(Chart understanding data)
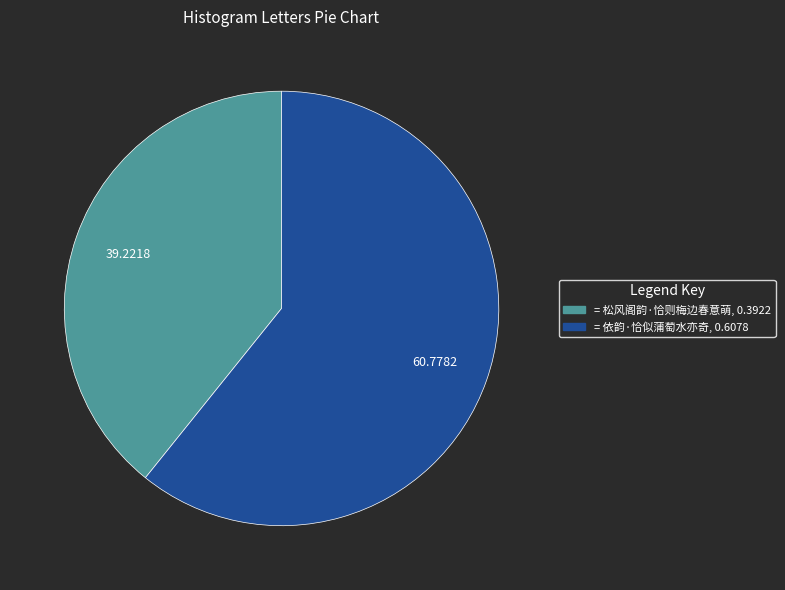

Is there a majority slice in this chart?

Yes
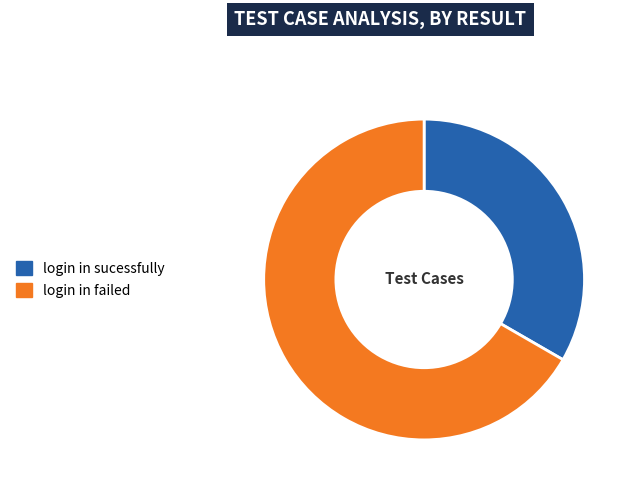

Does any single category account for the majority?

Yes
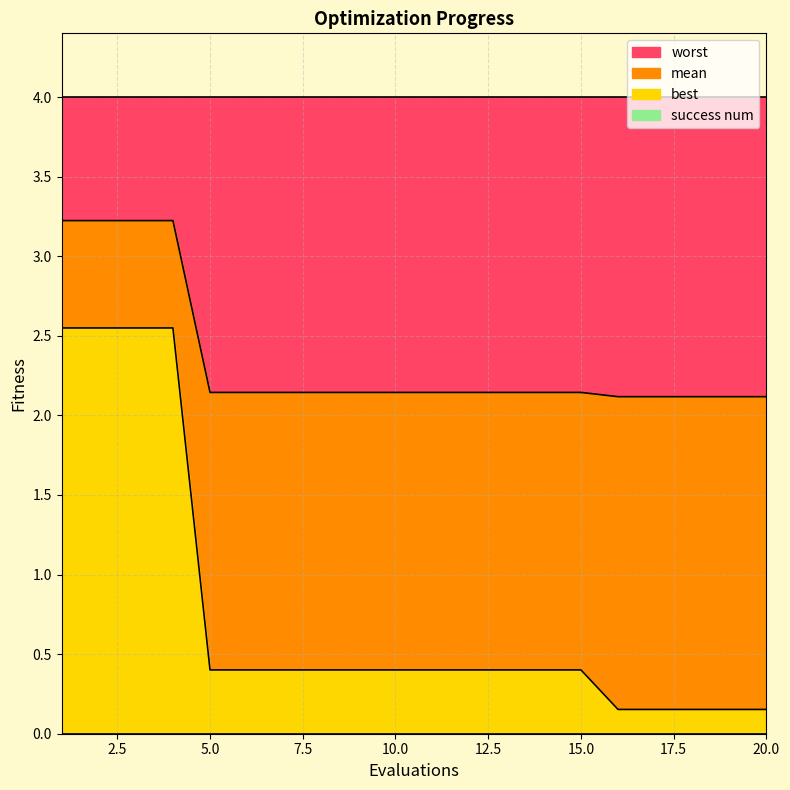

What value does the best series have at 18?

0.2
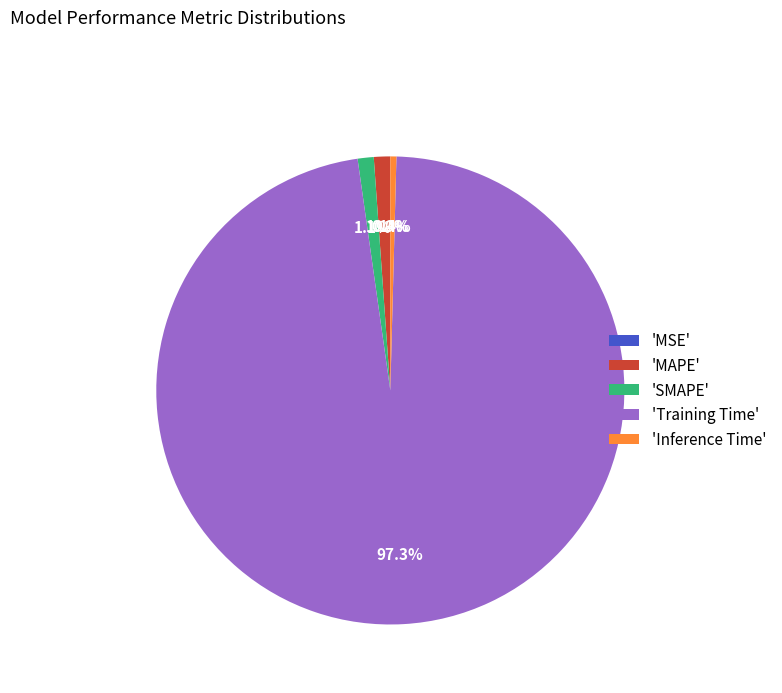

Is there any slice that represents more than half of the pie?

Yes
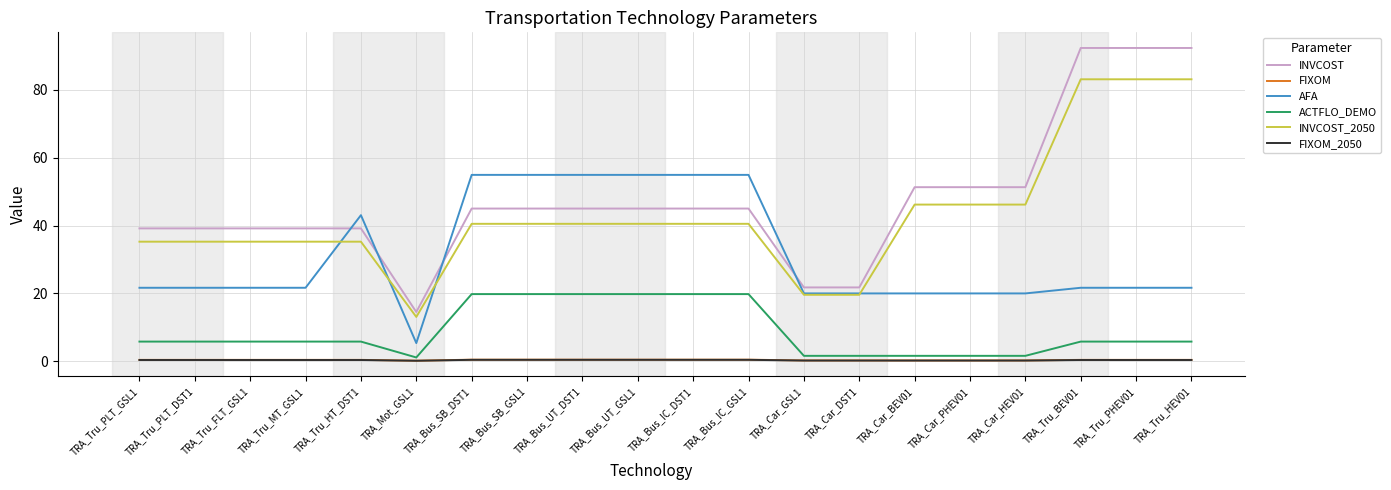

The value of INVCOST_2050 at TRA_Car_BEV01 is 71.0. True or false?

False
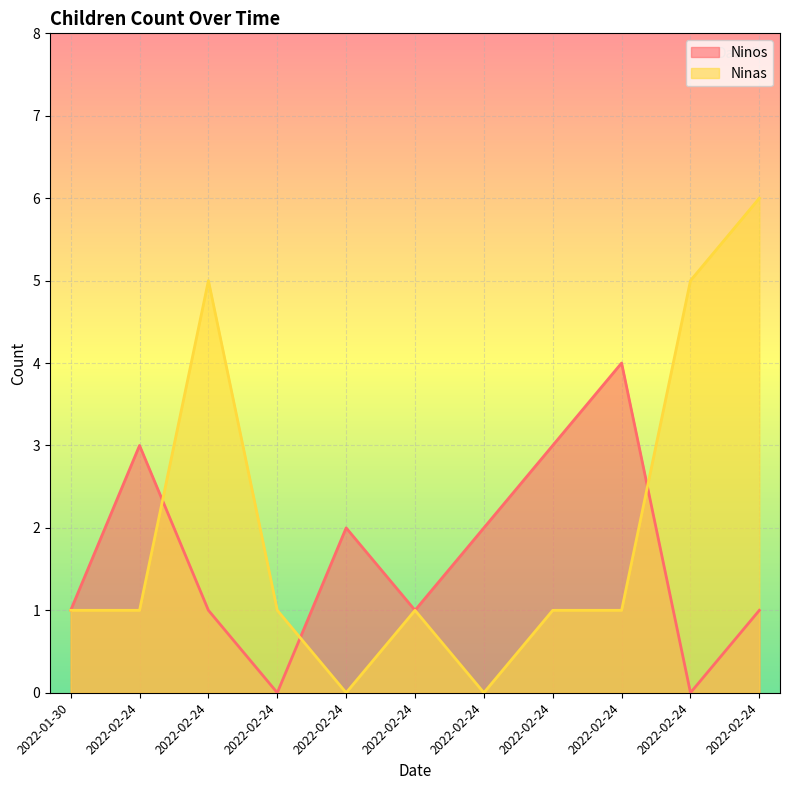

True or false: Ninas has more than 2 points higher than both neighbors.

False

WRITTEN TASK
Copy the text of every item above word for word, leaving out the pictures.

RESPONSE AREA
Is there a majority slice in this chart?

Yes

Does any single category account for the majority?

Yes

What value does the best series have at 18?

0.2

Is there any slice that represents more than half of the pie?

Yes

The value of INVCOST_2050 at TRA_Car_BEV01 is 71.0. True or false?

False

True or false: Ninas has more than 2 points higher than both neighbors.

False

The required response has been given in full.